Tubercle bacilli were identified more than130 years ago; however, definitive information on the pathogenesis of the M. tuberculosis complex is not available. Tubercle bacilli that are inhaled usually lodge in the alveolar spaces where they are ingested by macrophages. The tubercle bacillus enters the macrophage by binding to cell surface molecules of the phagocyte6. Ingestion of the tubercle bacillus by the phagocytes into the phagosome or intracytoplasmic vacuole protects the organism from the bactericidal components of serum. Following ingestion of the bacillus, lysosomes fuse with the phagosome to form a phagolysosome and it is there that the phagocytes attempt to destroy the bacillus. Virulent bacilli have the ability to escape destruction and survive inside a mononuclear macrophage by inhibiting phagosome fusion with pre‐formed lysosomes, thereby limiting acidification of the phagolysosome. It has been suggested that pathogenicity of M. tuberculosis complex is a multifactorial phenomenon requiring the participation of the cumulative effect of several glycolipid complexes such as lipoarabinomannan that may interfere with phagosome maturation⁷. Another glycolipid trehalose- 6,6' dimycolate is associated with virulence and cord formation in liquid culture medium. Other glycolipids such as phosphatidyl inositol mannoside are present in the cell walls of the bacilli.
Protective immunity against mycobacterial infections is dependent on the activation of a cell‐mediated immune response. Inflammatory cytokines, i.e. interleukin 1 (IL‐1), IL‐2 and tumor necrosis factor alpha (TNF‐α), produced by mononuclear cells sensitized by mycobacterial antigens recruit natural killer T cells, CD4 T cells, CD8 T cells and gamma delta T cells⁶. These cells produce cytokines that recruit additional cells to the site of infection resulting in the formation of granulomas. Granuloma formation is an attempt of the host to localize the disease process. However, in cases in which the host response is unable to destroy the bacillus due to conditions that compromise immune function such as old age, stress or HIV reactivatio - may occur resulting in the release of bacilli and transmission of infection. Grossly visible lesions in bovidae (Fig. 1) and humans are characterized by a caseous, necrotic center surrounded by a zone of epithelioid cells, multinucleated giant cells, lymphocytes and a fibrous capsule. Mineralization may be present. Tuberculous lesions in cervids appear more abscess-like and are thin walled (Fig. 2).

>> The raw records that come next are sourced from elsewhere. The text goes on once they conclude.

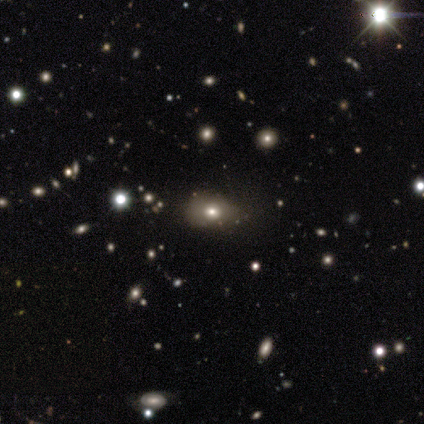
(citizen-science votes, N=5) smooth 80%, featured or disk 20%, star or artifact 0%. Down the decision tree: how rounded — in between (75%); merging — none (80%).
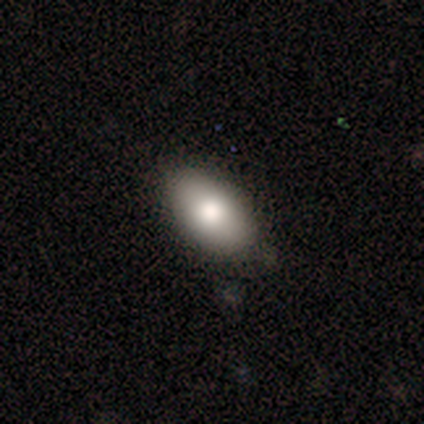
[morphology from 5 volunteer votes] smooth-or-featured: smooth: 80% | featured or disk: 20% | star or artifact: 0%
  how-rounded: in between: 100% | round: 0% | cigar-shaped: 0%
  merging: none: 80% | merger: 20% | minor disturbance: 0% | major disturbance: 0%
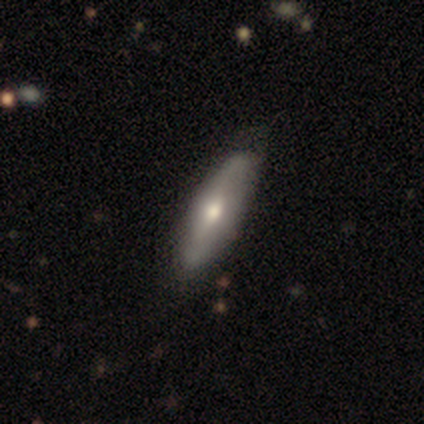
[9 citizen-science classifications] smooth-or-featured: smooth: 56% | featured or disk: 44% | star or artifact: 0%
  how-rounded: in between: 60% | cigar-shaped: 40% | round: 0%
  merging: none: 67% | minor disturbance: 33% | major disturbance: 0% | merger: 0%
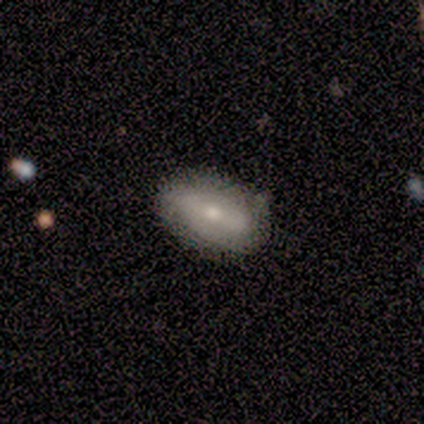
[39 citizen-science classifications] smooth_or_featured: smooth (p=0.54) [alt: featured or disk p=0.38]
how_rounded: in between (p=1.00)
merging: none (p=0.83) [alt: minor disturbance p=0.14]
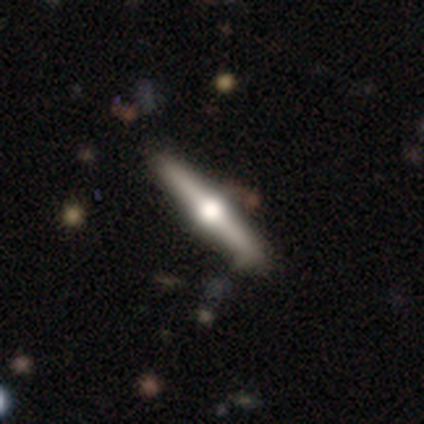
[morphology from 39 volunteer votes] Smooth or featured?
  - featured or disk: 74% *
  - smooth: 18%
  - star or artifact: 8%
Edge-on disk?
  - yes: 100% *
  - no: 0%
Edge-on bulge?
  - rounded: 97% *
  - boxy: 3%
  - none: 0%
Merging?
  - none: 81% *
  - minor disturbance: 14%
  - major disturbance: 6%
  - merger: 0%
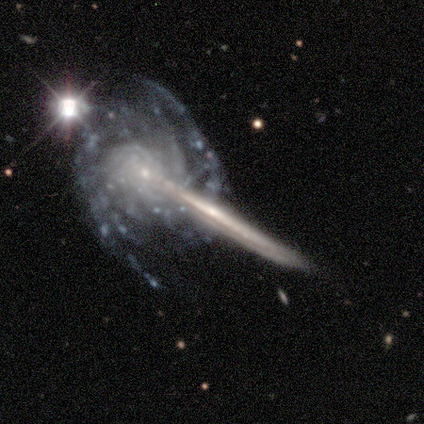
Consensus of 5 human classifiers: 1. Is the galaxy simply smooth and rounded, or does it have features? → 100% featured or disk, 0% smooth, 0% star or artifact.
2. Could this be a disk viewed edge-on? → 80% yes, 20% no.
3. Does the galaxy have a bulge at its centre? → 50% none (tied), 50% rounded (tied), 0% boxy.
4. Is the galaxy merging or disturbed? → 60% none, 20% minor disturbance, 20% merger, 0% major disturbance.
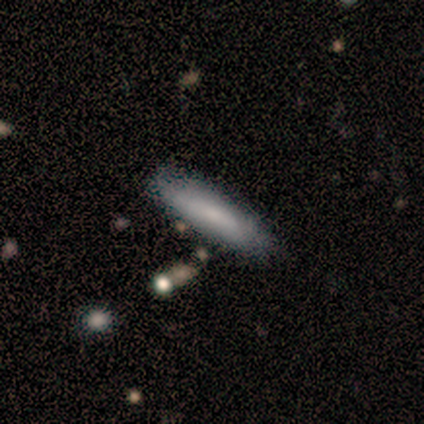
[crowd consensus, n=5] Q: Smooth or featured?
A: smooth (80%); runner-up: featured or disk (20%)
Q: How rounded?
A: cigar-shaped (75%); runner-up: in between (25%)
Q: Merging?
A: none (80%); runner-up: minor disturbance (20%)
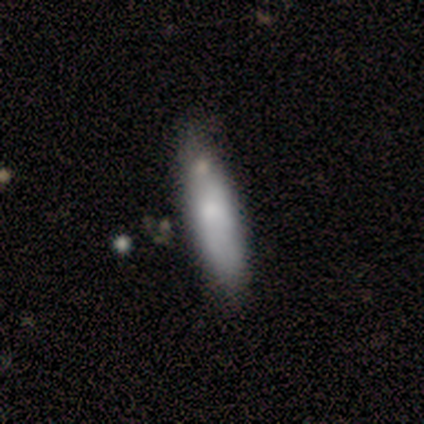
A smooth galaxy with no disk features (100%) that is in between round and cigar-shaped (75%).

Vote fractions:
- Smooth or featured? smooth: 100% / featured or disk: 0% / star or artifact: 0%
- How rounded? in between: 75% / cigar-shaped: 25% / round: 0%
- Merging? minor disturbance: 50% / none: 25% / major disturbance: 25% / merger: 0%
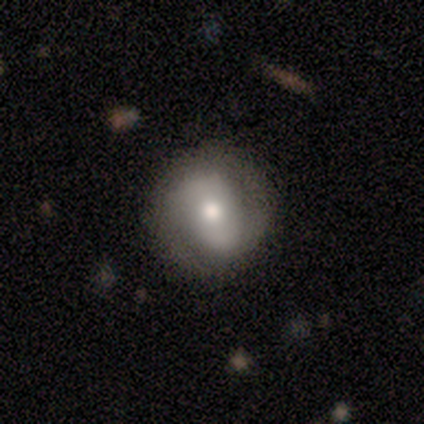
A featured or disk galaxy (60%) with no bar (50%), 2 (80%) tight (40%, tied with loose) spiral arms (83%) and a moderate central bulge (67%).

Vote fractions:
- Smooth or featured? featured or disk: 60% / smooth: 40% / star or artifact: 0%
- Edge-on disk? no: 100% / yes: 0%
- Bar? no: 50% / weak: 33% / strong: 17%
- Spiral arms? yes: 83% / no: 17%
- Spiral winding? tight: 40% (tied) / loose: 40% (tied) / medium: 20%
- Spiral arm count? 2: 80% / can't tell: 20% / 1: 0% / 3: 0% / 4: 0% / more than 4: 0%
- Bulge size? moderate: 67% / small: 17% / none: 17% / dominant: 0% / large: 0%
- Merging? none: 90% / minor disturbance: 10% / major disturbance: 0% / merger: 0%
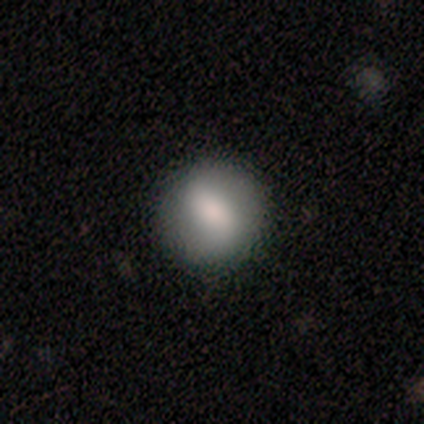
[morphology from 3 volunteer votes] Overall: smooth (100%). How rounded: round (100%). Merging: none (100%).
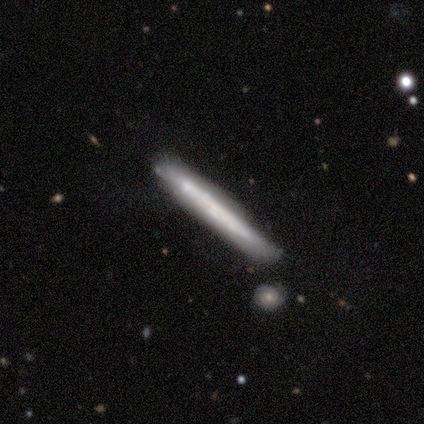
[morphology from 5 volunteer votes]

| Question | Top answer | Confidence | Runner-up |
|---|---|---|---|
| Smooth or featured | smooth | 60% | featured or disk (20%) |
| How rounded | cigar-shaped | 100% | — |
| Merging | none | 50% | minor disturbance (25%) |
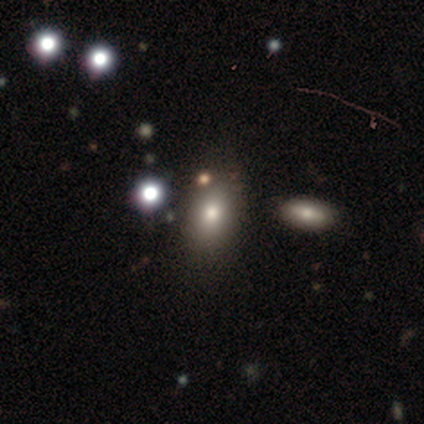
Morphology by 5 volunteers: Q: Smooth or featured?
A: smooth (80%); runner-up: star or artifact (20%)
Q: How rounded?
A: in between (75%); runner-up: round (25%)
Q: Merging?
A: none (75%); runner-up: merger (25%)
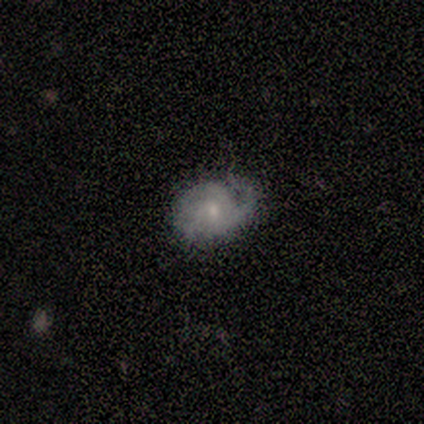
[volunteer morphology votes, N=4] Overall: featured or disk (100%). Edge-on disk: no (100%). Bar: no (100%). Spiral arms: yes (100%). Spiral arm count: can't tell (50%; 2 25%). Spiral winding: tight (50%, tied with loose). Bulge size: small (50%; moderate 25%). Merging: none (50%, tied with minor disturbance).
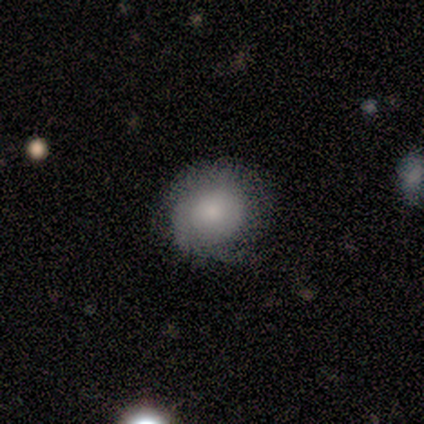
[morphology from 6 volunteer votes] smooth-or-featured: smooth: 50% (tied) | featured or disk: 50% (tied) | star or artifact: 0%
  how-rounded: round: 67% | in between: 33% | cigar-shaped: 0%
  merging: none: 83% | minor disturbance: 17% | major disturbance: 0% | merger: 0%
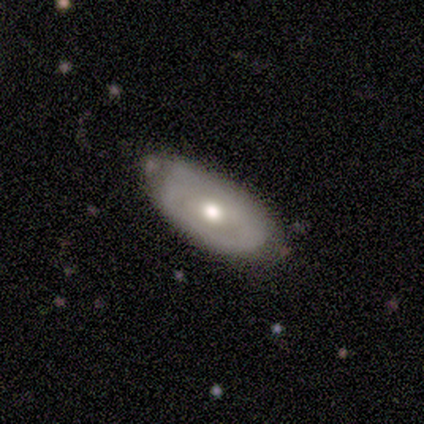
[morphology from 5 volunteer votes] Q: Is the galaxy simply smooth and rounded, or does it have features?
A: featured or disk — 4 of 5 (80%).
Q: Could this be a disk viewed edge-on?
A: no — 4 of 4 (100%).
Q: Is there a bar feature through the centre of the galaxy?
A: no — 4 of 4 (100%).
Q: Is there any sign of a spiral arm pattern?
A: no — 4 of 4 (100%).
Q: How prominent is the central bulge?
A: moderate — 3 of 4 (75%).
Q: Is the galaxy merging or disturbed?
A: none — 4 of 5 (80%).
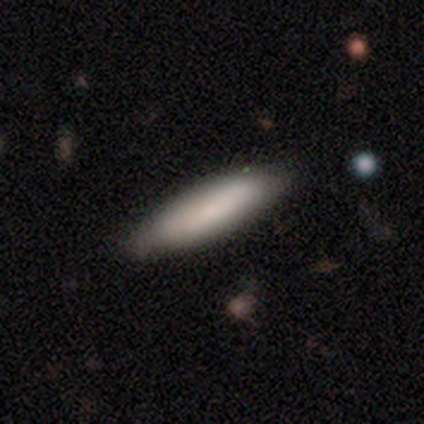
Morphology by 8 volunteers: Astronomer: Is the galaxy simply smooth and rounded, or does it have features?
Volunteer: smooth — 88%.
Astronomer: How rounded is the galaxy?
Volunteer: cigar-shaped — 86%.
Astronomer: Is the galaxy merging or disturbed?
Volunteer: none — 62%.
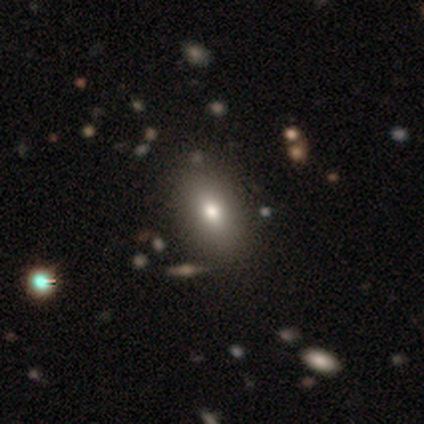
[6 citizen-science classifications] smooth 100%, featured or disk 0%, star or artifact 0%. Down the decision tree: how rounded — in between (83%); merging — none (100%).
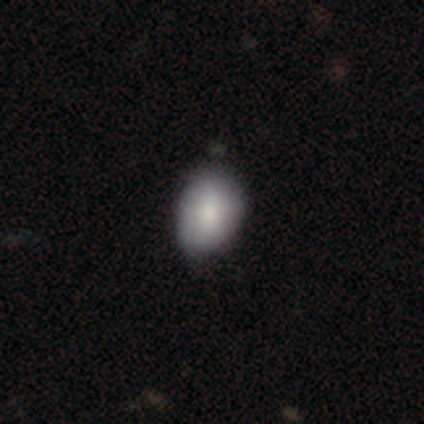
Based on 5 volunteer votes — A smooth galaxy with no disk features (40%, tied with star or artifact) that is in between round and cigar-shaped (100%). Merging: none (100%).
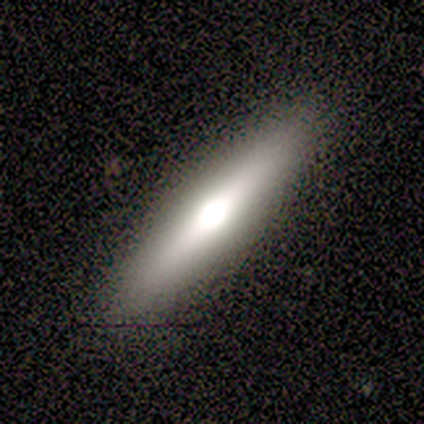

Fig. 1. Tuberculous lesions in the lung of a American bison (Bison bison). Mycobacterium bovis was isolated.

Fig. 2. Absess- like lesions in the lung of an elk (Cervus elephus). Mycobacterium bovis was isolated

Susceptibility of mammals to infection

The susceptibility of different animals to M. bovis depends on the route of exposure, virulence of the strain and the dose and duration of exposure². Mycobacterium bovis is a pathogen of significant economic importance in wild and domestic animals, especially in countries where little information is available on the incidence of M. bovis infection in cattle and humans. Free ranging hoofed stock is generally susceptible to M. bovis; but few reports are available on the isolation of M. tuberculosis². Swine and dogs are susceptible to both M. bovis and M. tuberculosis. Cats are quite resistant to M. tuberculosis.

Diagnosis

In animals, the diagnosis of tuberculosis is often made at necropsy since clinical signs are of limited value in establishing a presumptive diagnosis. Tuberculin skin testing is referred to as the "Master Key" and considered to be important in control and elimination of tuberculosis in animals and humans¹. In Fig. 3, a positive response is shown in the eyelid on a non-human primate. Tuberculin skin testing is quite reliable for detecting active infection in domestic animals; but may lack specificity and sensitivity in some free ranging ruminants. In certain species the tuberculin test may not be positive for several weeks following exposure to virulent tubercle bacilli. Serologic tests for tuberculosis in humans and most animals lack sensitivity and specificity⁸. In USA Bovine Interferon Gamma Test has been approved as supplemental test for use in cattle only. There is a commercial test kit, (BovigamTM) by Prionics®, in which this test is performed in a single tube of blood taken at caudal fold test (CFT) reading. A total of 11 456 tests were conducted in cattle during FY 2013.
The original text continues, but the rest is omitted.